US stocks inch lower as Trump tweets US will solve North Korea "problem"
US stocks closed lower on Tuesday as investors shied away from risky assets with no resolution in rising geopolitical tensions over North Korea and Syria in sight. The dollar continued weakening : the live dollar index data show the ICE US Dollar index, a measure of the dollar's strength against a basket of six rival currencies, ended 0.3% lower at 100.706. Dow Jones industrial average slipped less than 0.1% to 20651.44. The S&P 500 declined 0.1% settling at 2353.78 led by technology and financial stocks. The Nasdaq index lost 0.2% to 5866.77.
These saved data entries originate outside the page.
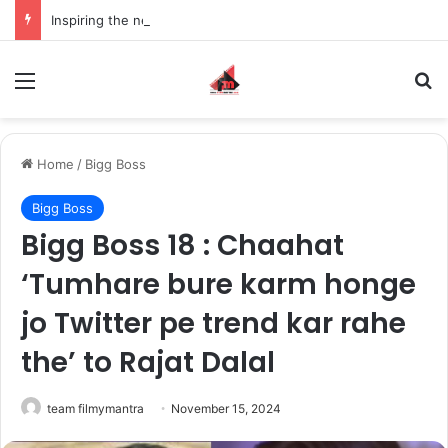
Inspiring the new-gen with her journey in fashion, meet Jaya Thakur.
Menu
S
Home
/
Bigg Boss
Bigg Boss
Bigg Boss 18 : Chaahat
‘Tumhare bure karm honge
jo Twitter pe trend kar rahe
the’ to Rajat Dalal
team filmymantra
November 15, 2024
European stocks slide despite positive data
European stocks ended slightly lower on Tuesday as French election uncertainty and geopolitical tensions undermined market sentiment. Both the euro and British Pound inched higher against the dollar. The Stoxx Europe 600 slid 0.02% paring earlier losses, Germany's DAX 30 underperformed closing 0.5% lower at 12139.35. France's CAC 40 lost 0.1% while UK's FTSE 100 outperformed gaining 0.2% to 7365.50.
Asian stocks mixed as North Korea warns of a nuclear attack
Asian stock indices are lower today on lower risk appetite as US air carrier group sails toward the Korean peninsula and North Korea warned of a nuclear attack on the United States at any sign of aggression. Nikkei lost 1.0% to 18552.61 more than four-month low as yen hit five-month high against the dollar. Chinese shares are higher as inflation inched 0.1 percentage point higher to 0.9% in April and the slowdown in producer prices was less than expected with PPI up 7.6% after 7.8% gain in March. Shanghai Composite Index is up 0.2% while Hong Kong's Hang Seng Index is down 0.7%. Australia's ASX All Ordinaries is up 0.3% lifted by commodity stocks as Australian dollar edged higher against the dollar.
Oil prices rise ahead of inventory data
Oil futures prices are extending gains today to six-day winning streak supported by news Saudi Arabia told officials from the Organization of the Petroleum Exporting Countries that it wants to extend major oil producers' agreement to cut crude production for another six months when OPEC meets in May. Prices closed higher on Tuesday, with June Brent crude closing 0.5% higher at $56.23 a barrel on London's ICE Futures exchange. Today at 16:30 CET the Energy Information Administration will release US Crude Oil Inventories. Analysts of S&P Global Platts forecast a 125 thousand barrels rise in crude inventories.